To put this price in perspective, consider that growers in Africa and India produce 1.5 billion kilos of black CTC that sells for an average $3 per kilo with another 1.5 billion kilos of green tea from Asia exported at a similar average. The balance of the world’s annual 4 billion kilos of tea sells for $10 a kilo, with very small quantities of high value tea selling for up to $100 per kilo, according to Rajiv Lochan, founder of Doke Tea and a student of statistics. “So a very rough average of $5 per kilo for bulk teas can be a safe estimate,” he writes. Tea at retail, packets, tea bags and specialty teas have extreme ranges and are difficult to estimate, according to Lochan.

Regardless of what is inside the pouch I believe that $15 for 50 grams is a useful retail benchmark in North America. If customers willingly pay $300 per kilo it must be special.

This is a six-time multiple over the retail price of commodity tea. I borrowed this valuation ratio from the coffee industry which prices specialty grades of Arabica at a premium over “C” or commodity grade green coffee. A six-times multiple is common in negotiations for the highest “specialty grade” coffees.

Below is a technical description of top quality coffee by the Specialty Coffee Association of America.

EMBED: www.scaa.org

Grade 1: Specialty Grade Coffee Beans: no primary defects, 0-3 full defects, sorted with a maximum of 5% above and 5% below specified screen size or range of screen size, and exhibiting a distinct attribute in one or more of the following areas: taste, acidity, body, or aroma. Moisture content must be between 9-13% and when prepared the coffee must be free of cup faults and taints. Coffee that scores 80 points or above on the SCAA’s 100-point scale is graded “specialty.” Only 5- to 10-percent of the world’s annual production qualifies.
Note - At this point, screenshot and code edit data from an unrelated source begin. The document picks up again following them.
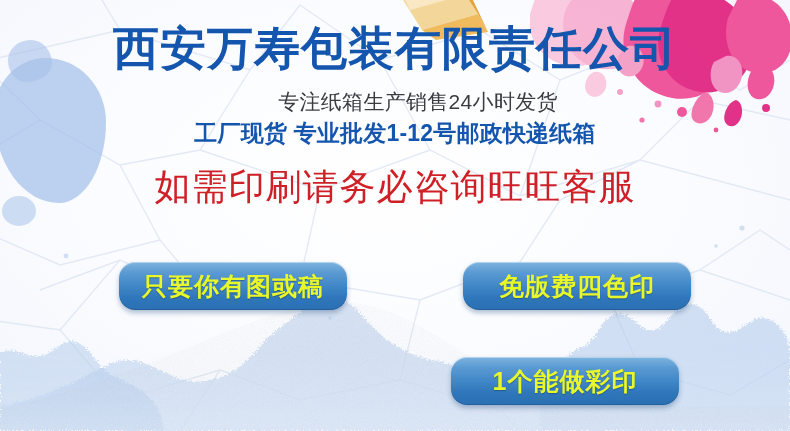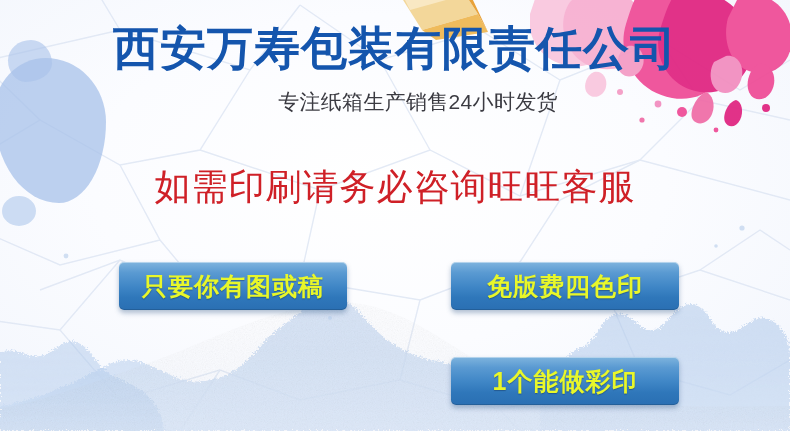"工厂现货 专业批发1-12号邮政快递纸箱" div.sub-two { html: none -> <div>工厂现货 专业批发1-12号邮政快递纸箱</div> }
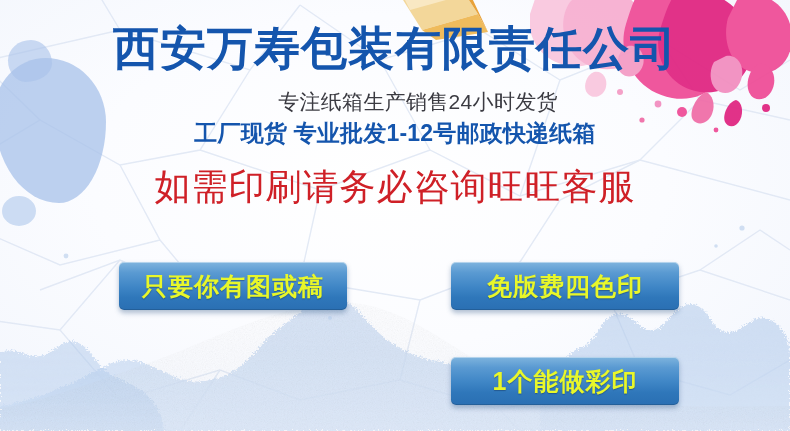"只要你有图或稿" .btn { border-radius: 5px -> 16px }
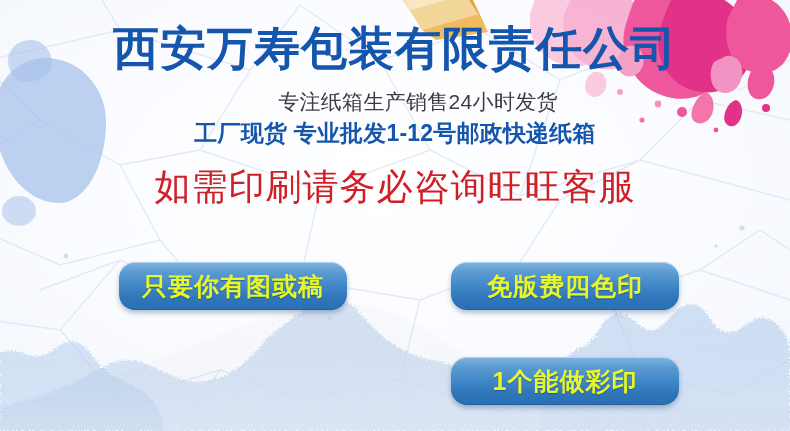"免版费四色印" .btn-r1c2 { left: 451px -> 463px }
Since the large premiums attached to specialty are based on the cup quality as agreed upon by a buyer and seller if the pre-ship sample does not match the arrival coffee, the container can be rejected. This results in a huge loss to the exporter.

Descriptions of tea lack this level of precision. There is no exchange or futures market and no standard cupping criteria for tea. Prices for large quantities (or specialty micro-lots) are negotiated directly with the grower and the rest is sold at auction houses in the tea producing regions of the world.

Should the tea industry devise a standard description of premium teas worthy of a premium price?